* [Source data]:
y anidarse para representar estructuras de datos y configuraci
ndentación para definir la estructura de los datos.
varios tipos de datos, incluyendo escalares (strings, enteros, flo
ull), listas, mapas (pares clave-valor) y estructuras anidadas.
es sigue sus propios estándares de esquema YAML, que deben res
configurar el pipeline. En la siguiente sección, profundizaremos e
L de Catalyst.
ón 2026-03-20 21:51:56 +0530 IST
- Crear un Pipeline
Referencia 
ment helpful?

* [Request]: Return, without any change, the lines from the one holding "ull), listas, mapas" through the end of the listing, and only those.

* [Written solution]:
ull), listas, mapas (pares clave-valor) y estructuras anidadas.
es sigue sus propios estándares de esquema YAML, que deben res
configurar el pipeline. En la siguiente sección, profundizaremos e
L de Catalyst.
ón 2026-03-20 21:51:56 +0530 IST
- Crear un Pipeline
Referencia 
ment helpful?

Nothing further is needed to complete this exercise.